> TASK INSTRUCTIONS
Count each line below that has the word "juga" in it, and give only the total.

> SUPPLIED DATA
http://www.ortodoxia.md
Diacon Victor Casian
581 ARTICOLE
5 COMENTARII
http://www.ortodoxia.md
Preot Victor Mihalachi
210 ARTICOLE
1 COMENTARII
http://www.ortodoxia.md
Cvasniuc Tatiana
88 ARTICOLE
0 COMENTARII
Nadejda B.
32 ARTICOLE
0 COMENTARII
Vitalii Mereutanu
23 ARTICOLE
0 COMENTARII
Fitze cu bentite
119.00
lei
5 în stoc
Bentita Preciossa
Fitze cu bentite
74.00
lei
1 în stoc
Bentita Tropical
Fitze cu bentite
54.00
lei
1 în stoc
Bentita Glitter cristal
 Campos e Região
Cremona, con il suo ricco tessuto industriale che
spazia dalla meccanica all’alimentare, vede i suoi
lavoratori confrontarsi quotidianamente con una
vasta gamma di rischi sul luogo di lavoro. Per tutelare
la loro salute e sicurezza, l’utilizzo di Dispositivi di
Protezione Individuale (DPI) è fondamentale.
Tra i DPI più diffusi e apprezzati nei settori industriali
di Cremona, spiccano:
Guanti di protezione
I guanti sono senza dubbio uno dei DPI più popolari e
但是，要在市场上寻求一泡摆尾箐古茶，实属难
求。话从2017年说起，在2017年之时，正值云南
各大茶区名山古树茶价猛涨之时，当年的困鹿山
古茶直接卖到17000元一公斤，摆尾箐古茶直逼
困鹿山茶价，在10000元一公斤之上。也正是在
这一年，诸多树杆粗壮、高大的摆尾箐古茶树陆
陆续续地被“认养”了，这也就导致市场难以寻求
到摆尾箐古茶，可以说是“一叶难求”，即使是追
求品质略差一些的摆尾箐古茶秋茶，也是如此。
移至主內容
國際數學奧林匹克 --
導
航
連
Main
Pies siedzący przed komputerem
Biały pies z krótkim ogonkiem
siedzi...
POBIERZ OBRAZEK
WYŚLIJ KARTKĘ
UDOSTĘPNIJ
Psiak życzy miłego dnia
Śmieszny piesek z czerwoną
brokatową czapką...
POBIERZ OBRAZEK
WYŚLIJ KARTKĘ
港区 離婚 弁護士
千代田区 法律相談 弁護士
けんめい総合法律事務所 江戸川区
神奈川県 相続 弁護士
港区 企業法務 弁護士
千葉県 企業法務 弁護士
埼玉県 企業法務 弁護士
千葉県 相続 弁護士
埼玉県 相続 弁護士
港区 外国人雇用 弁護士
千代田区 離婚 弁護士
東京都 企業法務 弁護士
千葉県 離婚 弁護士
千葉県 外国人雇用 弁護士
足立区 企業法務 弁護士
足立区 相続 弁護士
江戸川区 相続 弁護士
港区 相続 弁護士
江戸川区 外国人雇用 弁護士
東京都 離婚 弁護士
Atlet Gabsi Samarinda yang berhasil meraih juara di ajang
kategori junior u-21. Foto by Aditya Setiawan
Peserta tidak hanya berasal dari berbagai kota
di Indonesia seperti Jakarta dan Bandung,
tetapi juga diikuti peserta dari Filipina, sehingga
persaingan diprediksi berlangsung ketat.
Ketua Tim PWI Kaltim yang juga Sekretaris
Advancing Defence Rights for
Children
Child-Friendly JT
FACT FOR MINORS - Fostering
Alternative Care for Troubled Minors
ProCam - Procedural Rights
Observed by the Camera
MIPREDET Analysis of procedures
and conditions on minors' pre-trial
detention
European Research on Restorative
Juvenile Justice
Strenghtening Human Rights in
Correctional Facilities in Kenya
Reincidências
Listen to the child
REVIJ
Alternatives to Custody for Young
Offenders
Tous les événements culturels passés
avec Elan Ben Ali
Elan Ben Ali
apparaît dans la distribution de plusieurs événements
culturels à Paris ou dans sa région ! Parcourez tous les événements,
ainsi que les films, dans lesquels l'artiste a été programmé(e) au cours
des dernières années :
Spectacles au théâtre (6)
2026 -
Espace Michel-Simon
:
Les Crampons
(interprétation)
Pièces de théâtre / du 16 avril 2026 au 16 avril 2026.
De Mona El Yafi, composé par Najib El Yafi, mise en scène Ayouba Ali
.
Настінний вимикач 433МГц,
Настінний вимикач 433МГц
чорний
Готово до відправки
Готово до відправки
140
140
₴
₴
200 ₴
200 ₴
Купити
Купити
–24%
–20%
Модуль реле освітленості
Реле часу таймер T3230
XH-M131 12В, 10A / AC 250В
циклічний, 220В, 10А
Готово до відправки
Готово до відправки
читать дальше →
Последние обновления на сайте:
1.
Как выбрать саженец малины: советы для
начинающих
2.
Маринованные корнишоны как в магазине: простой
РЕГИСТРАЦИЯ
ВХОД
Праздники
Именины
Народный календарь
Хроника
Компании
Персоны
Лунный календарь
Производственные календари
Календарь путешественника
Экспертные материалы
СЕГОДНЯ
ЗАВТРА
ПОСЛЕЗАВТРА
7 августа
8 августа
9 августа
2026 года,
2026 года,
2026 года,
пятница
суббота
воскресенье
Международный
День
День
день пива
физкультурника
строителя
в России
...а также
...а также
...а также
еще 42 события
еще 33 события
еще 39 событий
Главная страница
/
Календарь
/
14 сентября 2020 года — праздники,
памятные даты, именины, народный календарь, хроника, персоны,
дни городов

> THE ANSWER
2